In Wandsbek geht der Hammermann um! Mindestens eine Anwohnerin habe der Meuchelmörder auf dem Gewissen, heißt es -- Dunkelziffer ungewiss! Wie gut, dass der Hamburger Detektiv a. D. Bartzsch zur Stelle ist, als seine resoluten Nachbarinnen zur Gegenwehr ansetzen. Denn wer weiß schon, wen als nächstes der Schlag trifft?

 

Ich steige in die Bremse, schwinge das Rad herum und fahre zurück. Da ist er. Es ist kein Hammer. Ein Stock und ein Stein liegen so im Wasser zusammen, als wäre es einer. Es fängt gut an, erst der vermeintlich Tote auf der Bank und jetzt das. Wenn ich nicht aufpasse, sehe ich überall nur noch Hämmer und Leichen.

 

Um zu verhindern, dass die betagten Damen mit nicht minder antiken Waffen ein Blutbad anrichten, bleibt Bartzsch nichts anderes übrig, als sich auf die Suche nach dem hammerschwingenden Phantom zu machen.
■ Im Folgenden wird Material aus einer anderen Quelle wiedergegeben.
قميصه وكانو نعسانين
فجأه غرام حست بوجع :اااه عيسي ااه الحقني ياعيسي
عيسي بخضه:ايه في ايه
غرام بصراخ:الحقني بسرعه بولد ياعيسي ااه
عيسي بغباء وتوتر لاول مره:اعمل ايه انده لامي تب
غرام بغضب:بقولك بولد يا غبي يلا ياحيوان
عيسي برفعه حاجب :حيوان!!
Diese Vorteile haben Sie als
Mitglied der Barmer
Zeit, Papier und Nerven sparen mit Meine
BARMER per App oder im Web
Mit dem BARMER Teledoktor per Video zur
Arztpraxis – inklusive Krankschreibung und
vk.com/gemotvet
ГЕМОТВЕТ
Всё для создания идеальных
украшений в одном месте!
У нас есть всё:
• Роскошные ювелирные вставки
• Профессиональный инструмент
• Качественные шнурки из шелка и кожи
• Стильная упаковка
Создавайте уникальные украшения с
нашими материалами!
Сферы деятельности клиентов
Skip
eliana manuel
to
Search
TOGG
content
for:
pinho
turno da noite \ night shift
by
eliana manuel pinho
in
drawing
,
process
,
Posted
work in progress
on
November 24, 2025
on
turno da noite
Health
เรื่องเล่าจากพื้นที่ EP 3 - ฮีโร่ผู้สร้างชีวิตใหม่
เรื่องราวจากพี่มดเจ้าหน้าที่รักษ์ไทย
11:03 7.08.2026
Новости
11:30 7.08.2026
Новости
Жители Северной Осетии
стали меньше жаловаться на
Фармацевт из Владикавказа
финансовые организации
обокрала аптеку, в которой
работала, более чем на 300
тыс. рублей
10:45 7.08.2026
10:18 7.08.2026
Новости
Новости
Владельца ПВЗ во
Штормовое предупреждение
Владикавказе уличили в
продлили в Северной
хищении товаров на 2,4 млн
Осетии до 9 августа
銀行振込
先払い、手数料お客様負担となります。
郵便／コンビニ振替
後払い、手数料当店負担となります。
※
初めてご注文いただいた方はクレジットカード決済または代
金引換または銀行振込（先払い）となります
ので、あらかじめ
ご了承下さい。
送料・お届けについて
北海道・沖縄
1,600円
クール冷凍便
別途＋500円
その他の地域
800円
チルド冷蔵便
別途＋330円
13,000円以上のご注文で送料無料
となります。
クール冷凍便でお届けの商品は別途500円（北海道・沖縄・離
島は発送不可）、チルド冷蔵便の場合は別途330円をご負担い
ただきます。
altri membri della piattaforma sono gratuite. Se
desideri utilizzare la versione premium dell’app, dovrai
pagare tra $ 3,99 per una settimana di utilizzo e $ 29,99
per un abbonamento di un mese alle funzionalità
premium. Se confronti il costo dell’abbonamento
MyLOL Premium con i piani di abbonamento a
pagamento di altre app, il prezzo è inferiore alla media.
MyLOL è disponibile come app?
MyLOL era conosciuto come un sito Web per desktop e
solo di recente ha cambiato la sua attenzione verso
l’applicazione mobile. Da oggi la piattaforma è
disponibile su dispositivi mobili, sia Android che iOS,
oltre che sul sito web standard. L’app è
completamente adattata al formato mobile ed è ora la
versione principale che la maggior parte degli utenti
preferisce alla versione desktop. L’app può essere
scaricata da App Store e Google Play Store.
Verdächtige sind schnell gefunden, und Bartzsch kommt aus der Deckung … blöd nur, dass der Angriff der Killerallergene die Mörderjagd auf so unliebsame Weise erschweren.

 

Der »Hammer von Wandsbek« ist der fünfundzwanzigste Band der Kurzkrimi-Reihe hey! shorties – und Kollege Bartzschs neuer Fall!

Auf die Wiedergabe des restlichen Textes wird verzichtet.